Don’t get me wrong, I was not instantly cured. In fact, I still had phases where the feeling of inadequacy crept in. It was like I would go for quite some time feeling really good about myself and then, something would instantly click in my mind like “what are you doing? You’re not supposed to feel this happy,” and just like that I would listen give in. I even got into the habit of going home most weekends in college because sometimes, I just did not want to be around people. I let the thoughts get to me and went right back into isolating myself because that’s what I was accustomed to. However, it eventually becoming easier and easier to quiet those thoughts and emotions and I found that some weekends I really wanted to stay and hang out with everyone. I had finally found the acceptance that I had been looking for all those years.

And now?

Now, I can say I am in the happiest place I have ever been in my life and it is for a number of reasons. For one, those friends that I met all those years ago (both in middle school and college) are still in my lives and are proving to me that just because certain people let you down does not mean everyone will. Not to mention I have a great family that has instilled in me the values that I have now that have allowed me to be at this stage. Though I didn’t see it then, all those bible studies and Tuesday, Wednesday, Thursday church services did plant a seed in me. Another reason is this blog. This blog has helped me open up in a way that I never have before because I remember how keeping things inside tortured me for way too long and part of moving on from that is opening myself up to the world and letting you guys know that life is a journey that is best traveled with others. Lastly, I do have to acknowledge someone who has been my personal angel for the past seven months and that is my boyfriend, Shamus O’Connor. He has succeeded in making me feel more beautiful and special than I ever have. And even though my insecurities creep up every now and then and he has to give me a pep talk by telling me how crazy I am to think I’m anything less than amazing, he deals with it all and for that I am forever indebted. I have no problem telling the world how amazing you are Shamus because you deserve it entirely. <3

Again, I do still have my moments. There are times I turn on the TV or see a magazine and some of the old thoughts creep back up but I can proudly say they do not last very long. The bulk of what I feel is frustration for girls who are growing up seeing things like that because I know what they did to me. Just this past summer even I noticed myself questioning myself all over again and I had to shut it down with the quickness because I refuse to be that person again. Now, my main concerns are the typical figuring out what I want to do with my life and moving forward.

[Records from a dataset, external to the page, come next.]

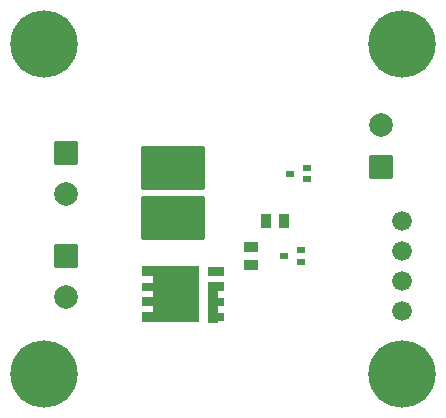
<source format=gbr>
%TF.GenerationSoftware,KiCad,Pcbnew,8.0.3*%
%TF.CreationDate,2024-09-01T12:25:55-04:00*%
%TF.ProjectId,Cradle_Rocker_Board_RV01,43726164-6c65-45f5-926f-636b65725f42,rev?*%
%TF.SameCoordinates,Original*%
%TF.FileFunction,Soldermask,Top*%
%TF.FilePolarity,Negative*%
%FSLAX46Y46*%
G04 Gerber Fmt 4.6, Leading zero omitted, Abs format (unit mm)*
G04 Created by KiCad (PCBNEW 8.0.3) date 2024-09-01 12:25:55*
%MOMM*%
%LPD*%
G01*
G04 APERTURE LIST*
G04 Aperture macros list*
%AMRoundRect*
0 Rectangle with rounded corners*
0 $1 Rounding radius*
0 $2 $3 $4 $5 $6 $7 $8 $9 X,Y pos of 4 corners*
0 Add a 4 corners polygon primitive as box body*
4,1,4,$2,$3,$4,$5,$6,$7,$8,$9,$2,$3,0*
0 Add four circle primitives for the rounded corners*
1,1,$1+$1,$2,$3*
1,1,$1+$1,$4,$5*
1,1,$1+$1,$6,$7*
1,1,$1+$1,$8,$9*
0 Add four rect primitives between the rounded corners*
20,1,$1+$1,$2,$3,$4,$5,0*
20,1,$1+$1,$4,$5,$6,$7,0*
20,1,$1+$1,$6,$7,$8,$9,0*
20,1,$1+$1,$8,$9,$2,$3,0*%
G04 Aperture macros list end*
%ADD10C,0.000100*%
%ADD11C,5.700000*%
%ADD12RoundRect,0.050000X0.325000X-0.230000X0.325000X0.230000X-0.325000X0.230000X-0.325000X-0.230000X0*%
%ADD13RoundRect,0.050000X-0.415000X-0.505000X0.415000X-0.505000X0.415000X0.505000X-0.415000X0.505000X0*%
%ADD14C,1.674800*%
%ADD15RoundRect,0.102000X-0.900000X0.900000X-0.900000X-0.900000X0.900000X-0.900000X0.900000X0.900000X0*%
%ADD16C,2.004000*%
%ADD17RoundRect,0.050000X-0.505000X0.415000X-0.505000X-0.415000X0.505000X-0.415000X0.505000X0.415000X0*%
%ADD18RoundRect,0.102000X0.900000X-0.900000X0.900000X0.900000X-0.900000X0.900000X-0.900000X-0.900000X0*%
%ADD19RoundRect,0.050000X-2.665000X1.815000X-2.665000X-1.815000X2.665000X-1.815000X2.665000X1.815000X0*%
G04 APERTURE END LIST*
D10*
%TO.C,Q1*%
X211150000Y-85595000D02*
X209850000Y-85595000D01*
X209850000Y-84920000D01*
X211150000Y-84920000D01*
X211150000Y-85595000D01*
G36*
X211150000Y-85595000D02*
G01*
X209850000Y-85595000D01*
X209850000Y-84920000D01*
X211150000Y-84920000D01*
X211150000Y-85595000D01*
G37*
X211150000Y-86830000D02*
X210600000Y-86830000D01*
X210600000Y-87500000D01*
X211150000Y-87500000D01*
X211150000Y-88100000D01*
X210600000Y-88100000D01*
X210600000Y-88770000D01*
X211150000Y-88770000D01*
X211150000Y-89370000D01*
X210600000Y-89370000D01*
X210600000Y-89570000D01*
X209850000Y-89570000D01*
X209850000Y-86180000D01*
X211150000Y-86180000D01*
X211150000Y-86830000D01*
G36*
X211150000Y-86830000D02*
G01*
X210600000Y-86830000D01*
X210600000Y-87500000D01*
X211150000Y-87500000D01*
X211150000Y-88100000D01*
X210600000Y-88100000D01*
X210600000Y-88770000D01*
X211150000Y-88770000D01*
X211150000Y-89370000D01*
X210600000Y-89370000D01*
X210600000Y-89570000D01*
X209850000Y-89570000D01*
X209850000Y-86180000D01*
X211150000Y-86180000D01*
X211150000Y-86830000D01*
G37*
X209050000Y-89470000D02*
X204300000Y-89470000D01*
X204300000Y-88720000D01*
X205200000Y-88720000D01*
X205200000Y-88150000D01*
X204300000Y-88150000D01*
X204300000Y-87450000D01*
X205200000Y-87450000D01*
X205200000Y-86880000D01*
X204300000Y-86880000D01*
X204300000Y-86230000D01*
X205200000Y-86230000D01*
X205200000Y-85610000D01*
X204300000Y-85610000D01*
X204300000Y-84860000D01*
X209050000Y-84860000D01*
X209050000Y-89470000D01*
G36*
X209050000Y-89470000D02*
G01*
X204300000Y-89470000D01*
X204300000Y-88720000D01*
X205200000Y-88720000D01*
X205200000Y-88150000D01*
X204300000Y-88150000D01*
X204300000Y-87450000D01*
X205200000Y-87450000D01*
X205200000Y-86880000D01*
X204300000Y-86880000D01*
X204300000Y-86230000D01*
X205200000Y-86230000D01*
X205200000Y-85610000D01*
X204300000Y-85610000D01*
X204300000Y-84860000D01*
X209050000Y-84860000D01*
X209050000Y-89470000D01*
G37*
%TD*%
D11*
%TO.C,H1*%
X196000000Y-66000000D03*
%TD*%
D12*
%TO.C,Q3*%
X218250000Y-77499998D03*
X218250000Y-76500000D03*
X216827600Y-76999999D03*
%TD*%
D13*
%TO.C,R3*%
X214780000Y-81000000D03*
X216300000Y-81000000D03*
%TD*%
D14*
%TO.C,J3*%
X226247150Y-81000000D03*
X226247150Y-83540000D03*
X226247150Y-86080000D03*
X226247150Y-88620000D03*
%TD*%
D15*
%TO.C,J2*%
X197800000Y-83960117D03*
D16*
X197800000Y-87460117D03*
%TD*%
D17*
%TO.C,R2*%
X213500000Y-83240000D03*
X213500000Y-84760000D03*
%TD*%
D12*
%TO.C,Q2*%
X217700000Y-84499998D03*
X217700000Y-83500000D03*
X216277600Y-83999999D03*
%TD*%
D15*
%TO.C,J1*%
X197825000Y-75215000D03*
D16*
X197825000Y-78715000D03*
%TD*%
D11*
%TO.C,H3*%
X196000000Y-94000000D03*
%TD*%
D18*
%TO.C,J4*%
X224522150Y-76402600D03*
D16*
X224522150Y-72902600D03*
%TD*%
D11*
%TO.C,H2*%
X226247150Y-66000000D03*
%TD*%
%TO.C,H4*%
X226247150Y-94000000D03*
%TD*%
D19*
%TO.C,R1*%
X206900000Y-76560000D03*
X206900000Y-80800000D03*
%TD*%
M02*

</source>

I am just excited about life and everything it has to offer me and quite frankly, I am now happy about everything! I try not to embrace negativity because I remember what that was like and I can never do that to myself again. I even try everything in my power to make others happy.

Sooooooo my entire purpose for this entry is to say this: do not neglect the importance of having good people in your life. Life is not meant to be lived alone and it took me almost a decade of struggling to acknowledge this. God places people into your life for a reason and, quite frankly, some of those people are meant to hurt you. But that does not mean that everyone around you is a bad person. It just happens so that you can grow from it and not take for granted the good people that will be placed in your life later on.

And also, depression is not just a thing that happens to certain people. In fact, some people may be going though it right now and you may not even know it. Denial is not an uncommon thing with depression. It took me a while to even admit that was what I was going through. As I said, I wrote it off as a phase. And also low self-esteem is not to be overlooked either. I mean honestly, it sucks and can be destructive mentally, spiritually and physically.

So thank you to everyone who took the time out to read this entry. Continue to read and share and most importantly, love everyone! No matter who it is or what you think of them. I am living proof that you never know what someone is going through.